* **What the task requires**: Only lines with the word "hand" are wanted; copy each of them from the listing below.
═══ Extracted entries
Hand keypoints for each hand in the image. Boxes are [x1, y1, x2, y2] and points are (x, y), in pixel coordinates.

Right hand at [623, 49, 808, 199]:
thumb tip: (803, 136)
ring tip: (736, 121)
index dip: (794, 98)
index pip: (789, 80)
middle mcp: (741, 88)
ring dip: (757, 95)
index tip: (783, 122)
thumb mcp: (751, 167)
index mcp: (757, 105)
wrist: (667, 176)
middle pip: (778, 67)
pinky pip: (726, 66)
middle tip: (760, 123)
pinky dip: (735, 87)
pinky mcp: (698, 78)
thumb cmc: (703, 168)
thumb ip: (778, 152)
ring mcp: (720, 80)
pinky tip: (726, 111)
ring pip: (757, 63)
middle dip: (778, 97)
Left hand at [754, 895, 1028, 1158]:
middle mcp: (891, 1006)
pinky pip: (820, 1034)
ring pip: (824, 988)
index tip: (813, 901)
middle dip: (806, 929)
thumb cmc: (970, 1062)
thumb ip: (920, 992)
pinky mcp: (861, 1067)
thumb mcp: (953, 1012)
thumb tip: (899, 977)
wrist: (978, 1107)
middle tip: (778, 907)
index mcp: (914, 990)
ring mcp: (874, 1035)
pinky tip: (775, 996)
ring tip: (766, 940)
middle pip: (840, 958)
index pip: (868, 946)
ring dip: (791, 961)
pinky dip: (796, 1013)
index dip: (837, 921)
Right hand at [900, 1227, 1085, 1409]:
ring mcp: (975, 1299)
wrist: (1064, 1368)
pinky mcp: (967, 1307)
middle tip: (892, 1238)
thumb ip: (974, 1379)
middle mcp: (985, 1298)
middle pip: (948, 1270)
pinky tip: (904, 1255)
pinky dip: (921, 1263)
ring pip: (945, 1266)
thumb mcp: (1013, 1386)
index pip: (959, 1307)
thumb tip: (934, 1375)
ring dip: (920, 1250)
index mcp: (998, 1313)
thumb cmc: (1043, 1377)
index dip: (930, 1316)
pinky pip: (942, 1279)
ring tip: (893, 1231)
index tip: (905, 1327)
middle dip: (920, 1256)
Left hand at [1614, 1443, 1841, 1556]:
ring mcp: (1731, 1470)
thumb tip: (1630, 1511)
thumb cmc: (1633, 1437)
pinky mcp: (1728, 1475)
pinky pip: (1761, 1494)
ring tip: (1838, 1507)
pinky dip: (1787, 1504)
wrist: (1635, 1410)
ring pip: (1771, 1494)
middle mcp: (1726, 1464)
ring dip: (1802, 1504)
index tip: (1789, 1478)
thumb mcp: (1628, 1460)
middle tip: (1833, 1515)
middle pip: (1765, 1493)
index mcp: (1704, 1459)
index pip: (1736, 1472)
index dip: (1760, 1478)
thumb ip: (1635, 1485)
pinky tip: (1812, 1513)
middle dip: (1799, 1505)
══════
* **Exercise output**:
Hand keypoints for each hand in the image. Boxes are [x1, y1, x2, y2] and points are (x, y), in pixel coordinates.
Right hand at [623, 49, 808, 199]:
Left hand at [754, 895, 1028, 1158]:
Right hand at [900, 1227, 1085, 1409]:
Left hand at [1614, 1443, 1841, 1556]:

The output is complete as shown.